Establishing trust when an origin is not unique -- such as when addresses in private address space like "192.168.1.10" are in use -- is difficult on today's Web.
Typically, a self-signed certificate is used in these situations, causing browsers to warn users -- and such warnings are usually clicked through, eroding the user's model of security.
While IPv6 might make such addresses obsolete in the longer term, a more immediate solution is necessary.

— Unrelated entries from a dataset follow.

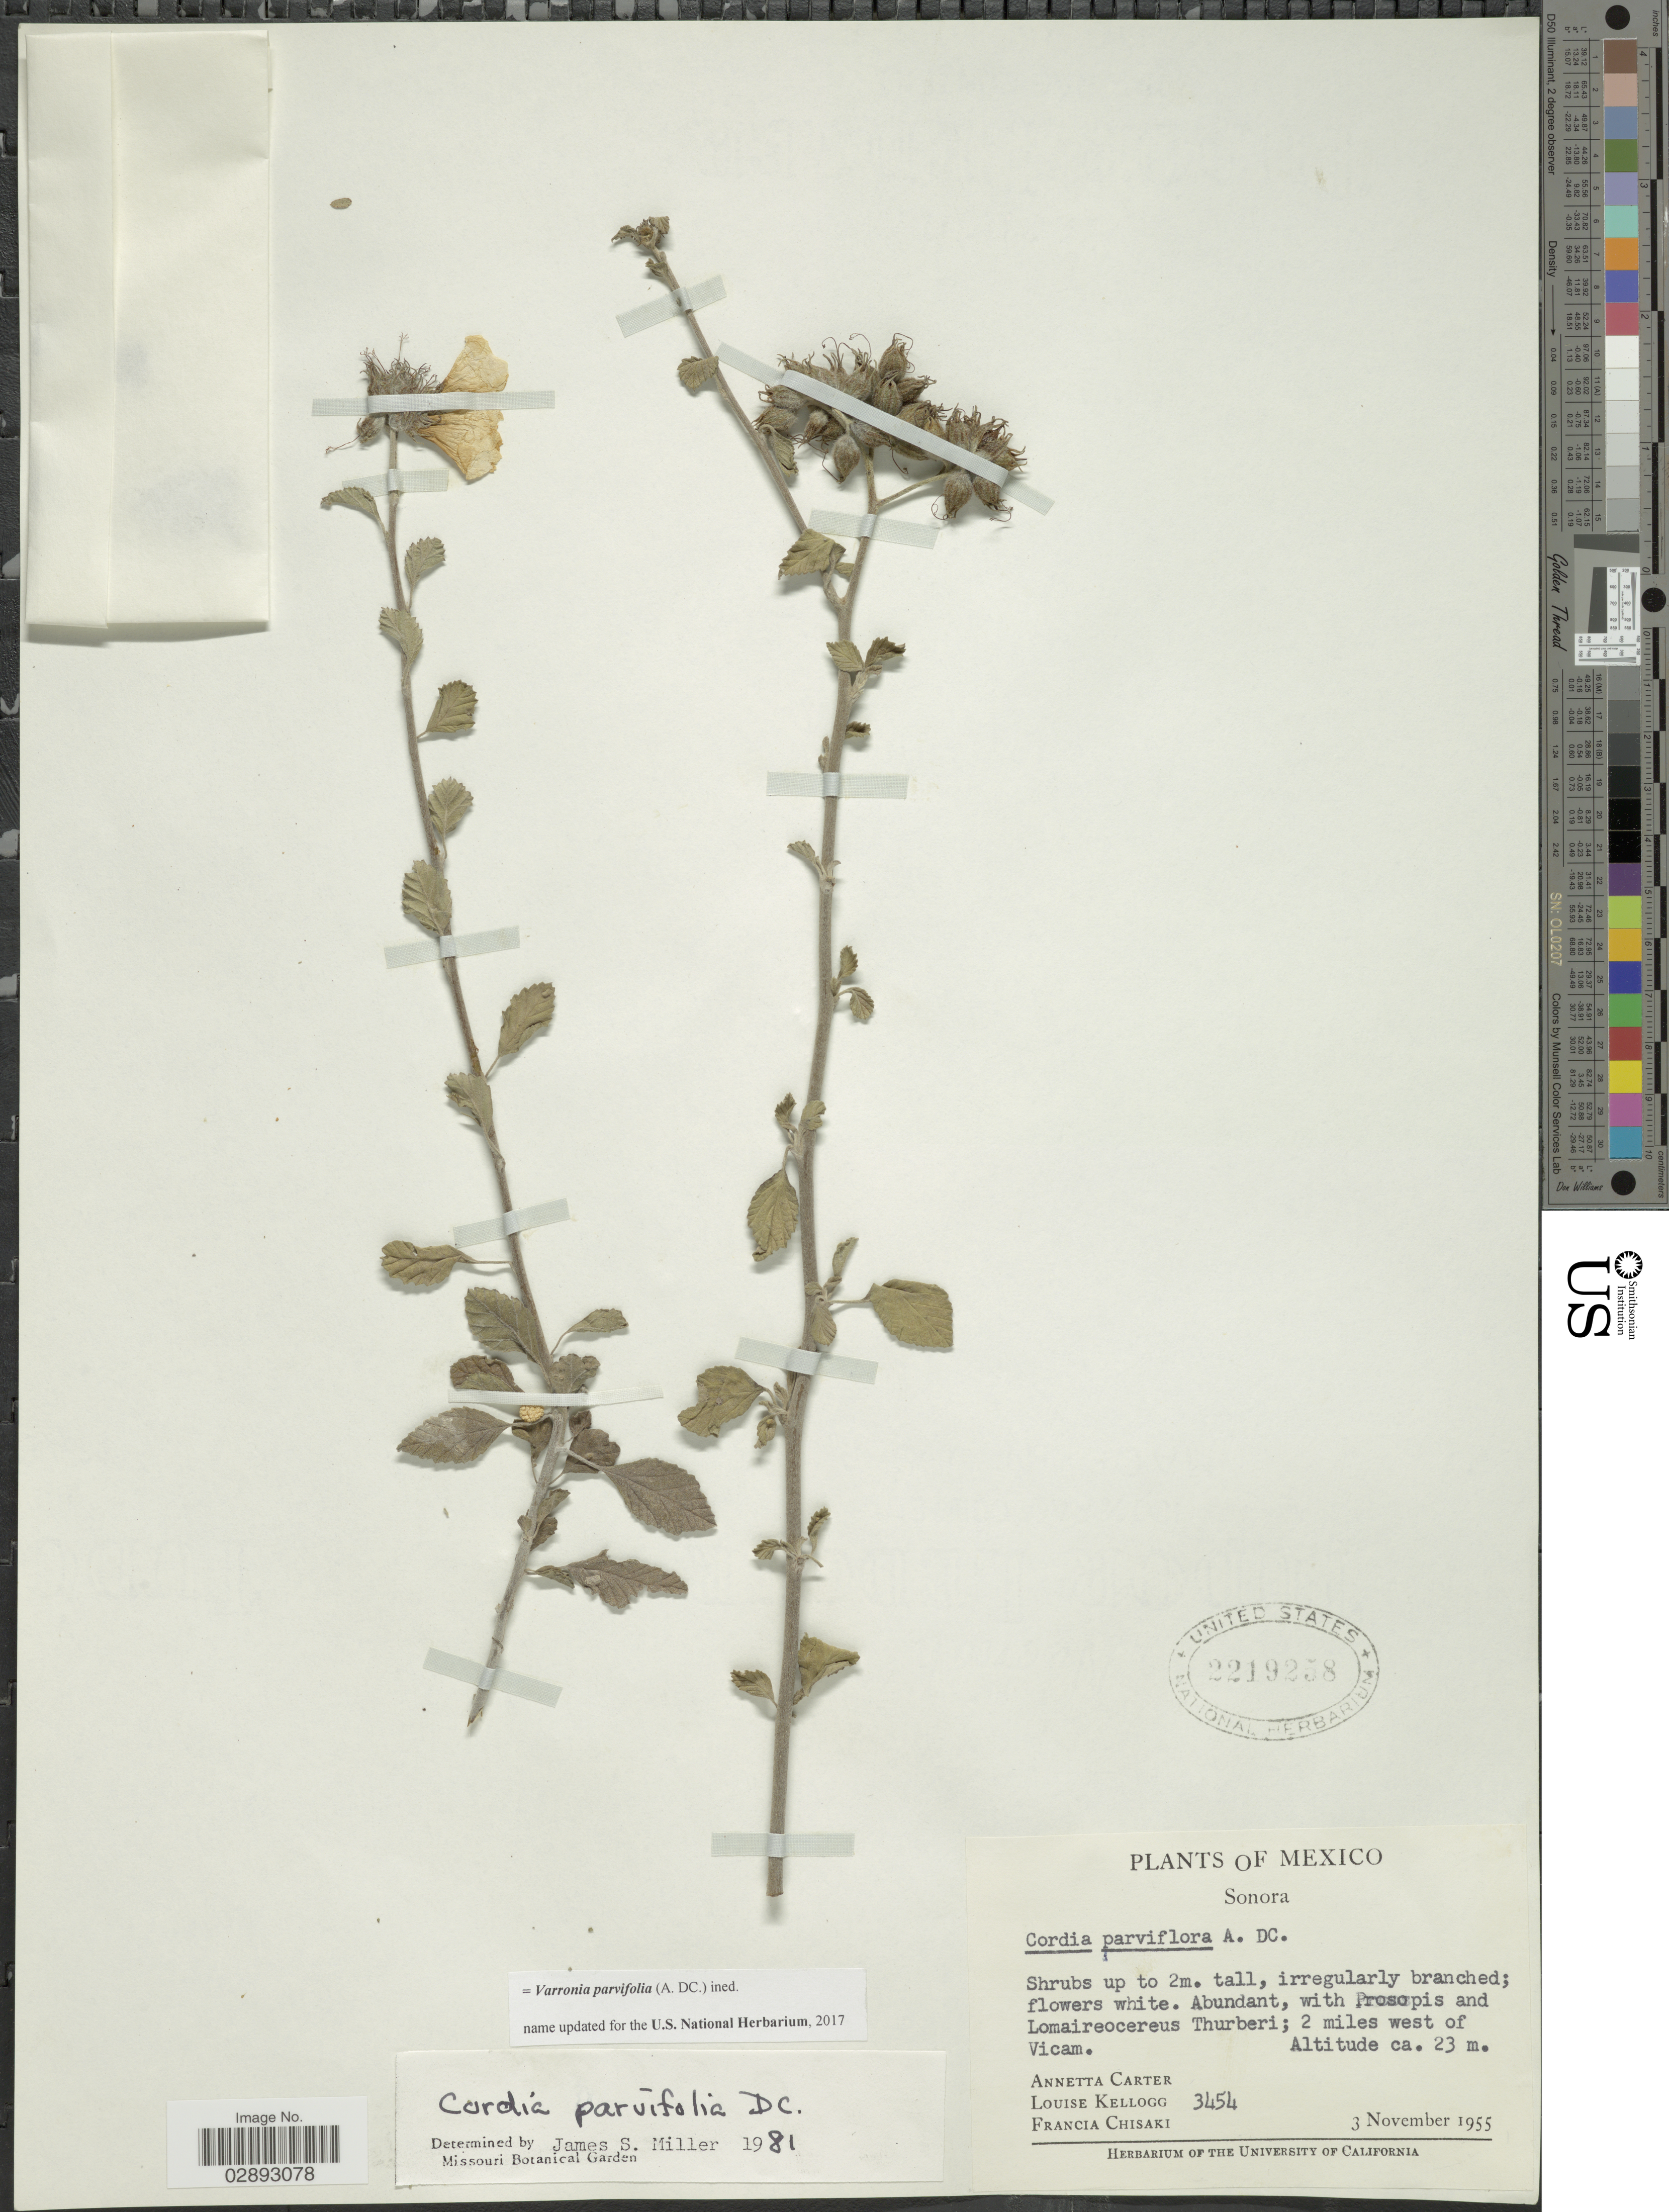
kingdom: Plantae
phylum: Tracheophyta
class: Magnoliopsida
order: Boraginales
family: Cordiaceae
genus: Varronia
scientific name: Varronia parvifolia (A. DC.) ined.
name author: (A. DC.)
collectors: A. Carter, L. Kellogg & F. Chisaki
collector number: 3454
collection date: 1955-11-03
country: Mexico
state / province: Sonora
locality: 2 miles west of Vicam.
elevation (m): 23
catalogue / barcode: US 2219258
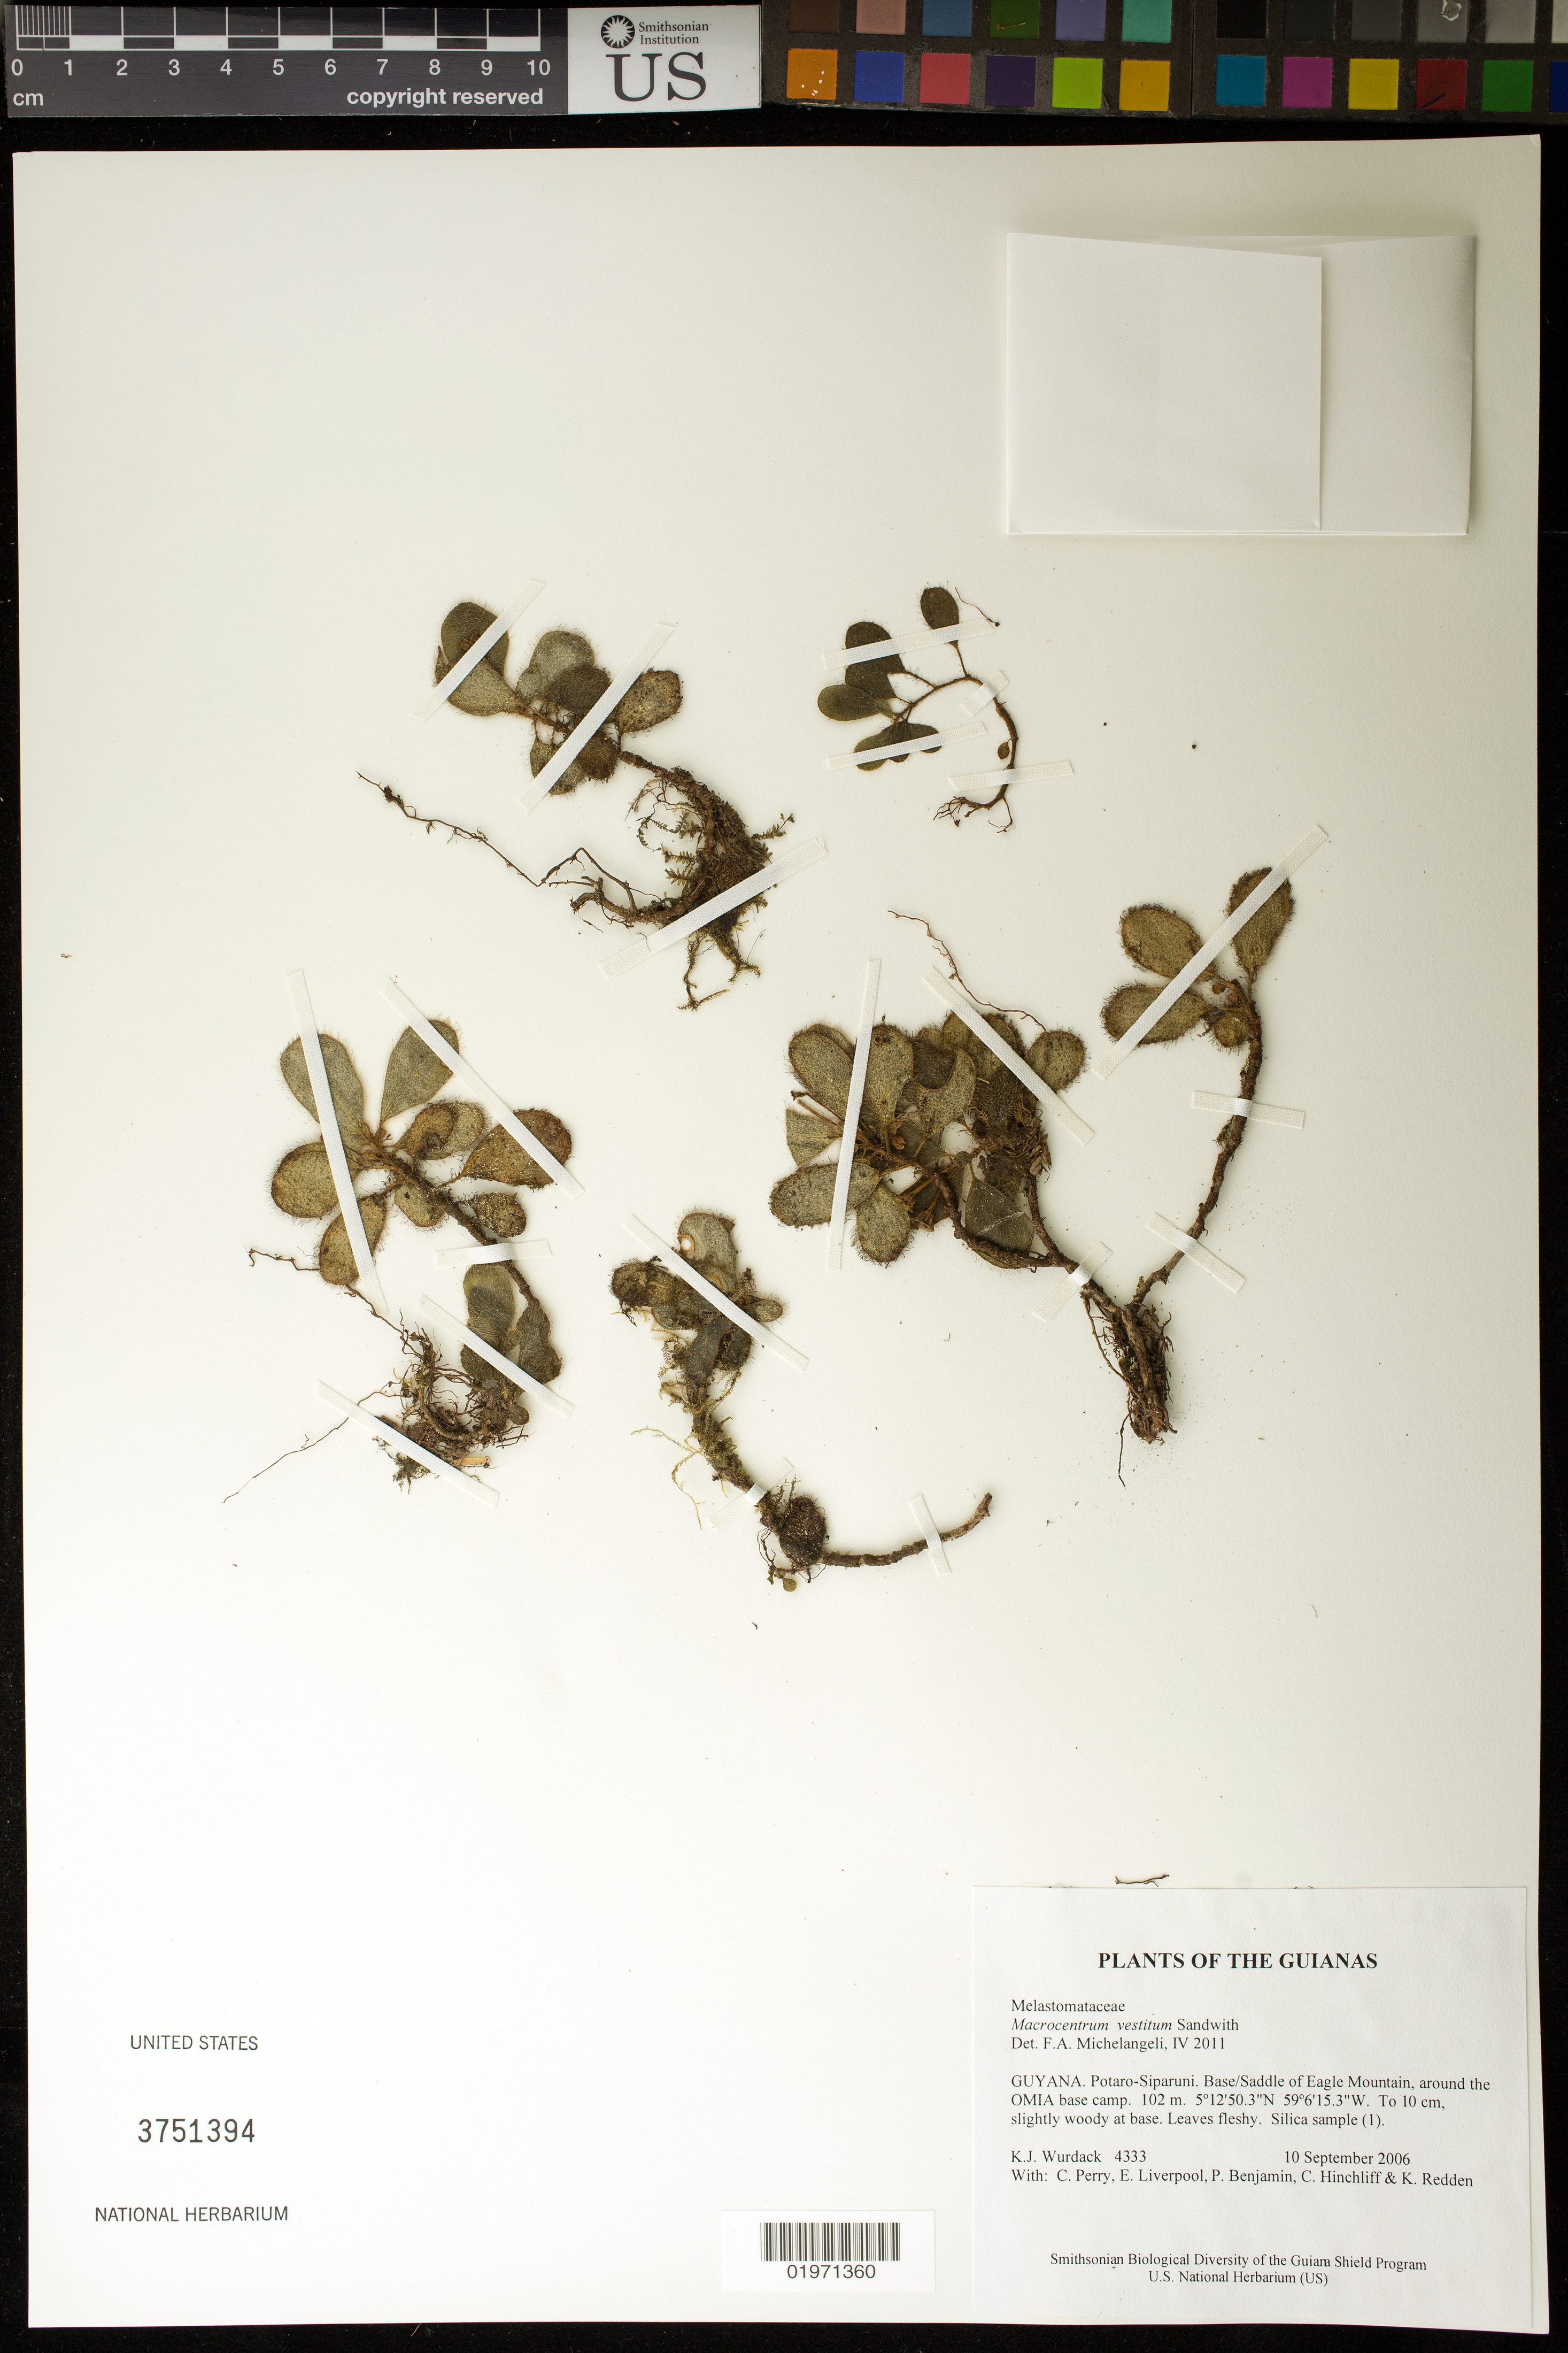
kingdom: Plantae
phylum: Tracheophyta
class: Magnoliopsida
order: Myrtales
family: Melastomataceae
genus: Macrocentrum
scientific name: Macrocentrum vestitum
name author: Sandwith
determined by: Michelangeli, F. A.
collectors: K. Wurdack, C. Perry, E. Liverpool, P. Benjamin, C. E. Hinchliff & K. M. Redden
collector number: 4333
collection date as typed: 10 September 2006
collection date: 2006-09-10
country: Guyana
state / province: Potaro-Siparuni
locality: Base/Saddle of Eagle Mountain, around the OMIA base camp.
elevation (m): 102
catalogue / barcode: US 3751394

Fundamentally, TLS is an end-to-end protocol; that is, it protects communication between two parties. On the Web, these are the user and the origin.
However, this two-party trust model can be -- and is already -- circumvented for users in two major ways:
- Inserting a new root in the user's trust store (i.e., "installing a certificate authority")
- Providing the user with a so-called "split browser" that terminates TLS in the network
While these might be legitimate approaches to addressing certain use cases, the power conveyed by them is often not apparent to the user.
If we truly believe that policy is best imposed at the endpoints, and that the Web is a platform, we ought to consider what facilities, if any, the platform should provide for this purpose.
This finding builds upon and explicitly acknowledges the Internet Architecture Board's Statement on Internet Confidentiality and the Chromium Team's "Prefer Secure Origins For Powerful New Features".